***** Source document *****

Bookmarks, Busking, and the Story of One Young PIH Supporter
Posted on Jun 10, 2013
Our supporters are dear to us. Whether it’s an individual who donates a few bucks each month, a group of cyclists that rides across the country to raise funds, or someone who signs a petition to make our collective voice louder and more powerful, we’re perpetually indebted to everyone who’s contributed to making health a human right.
One supporter who’s captured our imagination and continually inspires us is Erin Manuel. The 11-year-old hails from a small town in the mountains of North Carolina. She learned of PIH at the end of 2009, after her mom read Tracy Kidder’s Mountains Beyond Mountains. Two months later, the earthquake in Haiti happened. Manuel, 7 years old at the time, gave her mom the $3.08 she had saved and asked that it be donated to PIH for Haiti.
But she wasn’t satisfied with the size of her donation. So she decided to make a few bookmarks to sell at a nearby farmers market. “My first goal was $10,” she said during a recent visit to PIH’s Boston office. “Then it was $100, then $1,000.”
Manuel became a regular fixture at the farmers market—and a business-savvy entrepreneur who let market research guide her decisions. She began tracking which bookmark designs sold well (ones that feature turtles, butterflies, birds, and cats) and which didn’t. She pitched them as “great stocking stuffers” when the holidays rolled around, and sold a batch to a nearby bookstore. Altogether, she’s designed about 16 different types of bookmarks, three of which have been retired due to lackluster sales, Manuel says.

*****

[Task brief] In the post about young PIH supporter Erin Manuel, how much money had she saved when she asked that it be donated to PIH for Haiti? Answer from the post above alone.

***** Data under study *****

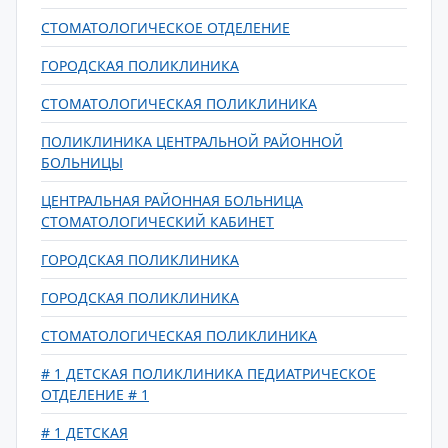
СТОМАТОЛОГИЧЕСКОЕ ОТДЕЛЕНИЕ
ГОРОДСКАЯ ПОЛИКЛИНИКА
СТОМАТОЛОГИЧЕСКАЯ ПОЛИКЛИНИКА
ПОЛИКЛИНИКА ЦЕНТРАЛЬНОЙ РАЙОННОЙ
БОЛЬНИЦЫ
ЦЕНТРАЛЬНАЯ РАЙОННАЯ БОЛЬНИЦА
СТОМАТОЛОГИЧЕСКИЙ КАБИНЕТ
ГОРОДСКАЯ ПОЛИКЛИНИКА
ГОРОДСКАЯ ПОЛИКЛИНИКА
СТОМАТОЛОГИЧЕСКАЯ ПОЛИКЛИНИКА
# 1 ДЕТСКАЯ ПОЛИКЛИНИКА ПЕДИАТРИЧЕСКОЕ
ОТДЕЛЕНИЕ # 1
# 1 ДЕТСКАЯ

*****

[Task output] $3.08